**Dokumentabschnitt:**
((

SZ + Pirna
Merken

Besonderer Schule in Wehlen droht das Aus

In der "Stellwerkstatt" der Awo in Wehlen erhalten Jugendliche ohne Schulabschluss eine Perspektive. Kurz vor Weihnachten gibt es jetzt eine Hiobsbotschaft.

Von Dirk Schulze
 4 Min.
Teilen
Folgen
NEU!
Leiterin Daniela Ulbricht von der "Stellwerkstatt": Schüler und Mitarbeiter fühlen sich vor den Kopf gestoßen.
Leiterin Daniela Ulbricht von der "Stellwerkstatt": Schüler und Mitarbeiter fühlen sich vor den Kopf gestoßen. © Daniel Schäfer

Nach Unterrichtsschluss am letzten Schultag hat Leiterin Daniela Ulbricht ihre Schüler noch frohen Mutes in die Weihnachtsferien verabschiedet. "Wir sehen uns im neuen Jahr!" Eine halbe Stunde später liest sie am Rechner die Nachricht: Die Förderung für ihre Einrichtung fällt ab 1. Januar 2023 weg. Die "Stellwerkstatt" in Stadt Wehlen steht damit vor dem Aus.

))

**Quelldaten:**
((

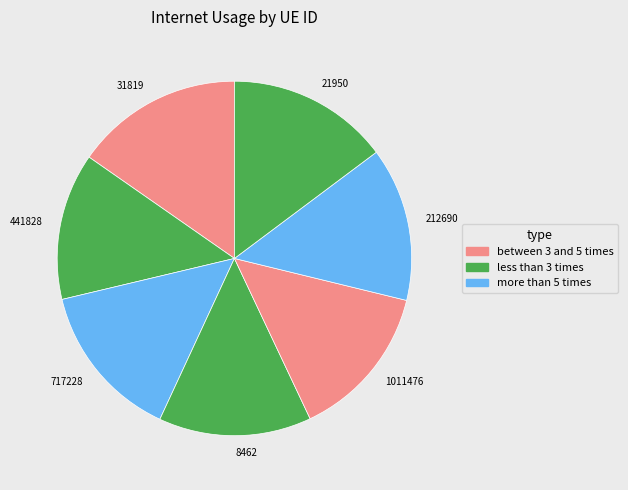

Count the number of slices in the pie.

7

))

**Arbeitsauftrag:** Schreibe den Text über die von der Schließung bedrohte Stellwerkstatt in Wehlen im Anschluss an seinen letzten Satz weiter.

**Erwartete Antwort:**
In der Produktionsschule der Arbeiterwohlfahrt (Awo) im alten Bahnhofsgebäude in Wehlen erhalten Jugendliche ohne Schulabschluss eine Perspektive. Es ist ein Angebot für jungen Menschen zwischen 15 und 25 Jahren, die aus den verschiedensten Gründen aus dem Regelschulsystem gefallen sind, seien es Drogen, psychische Erkrankungen oder schwierige Verhältnisse zu Hause. In der "Stellwerkstatt" bekommen sie eine feste Tagesstruktur, können handwerkliche Fähigkeiten erlernen und später ihren Haupt- oder Realschulabschluss nachholen.

Zwei Tage vor Weihnachten musste Daniela Ulbricht nun ihre 25 Schüler abtelefonieren und ihnen die Hiobsbotschaft verkünden, dass ab Januar plötzlich Schluss sein soll. "Eine Katastrophe für unsere Jugendlichen, die schon viele Beziehungsabbrüche hatten", sagt die Schulleiterin. Alle würden sich komplett vor den Kopf gestoßen fühlen.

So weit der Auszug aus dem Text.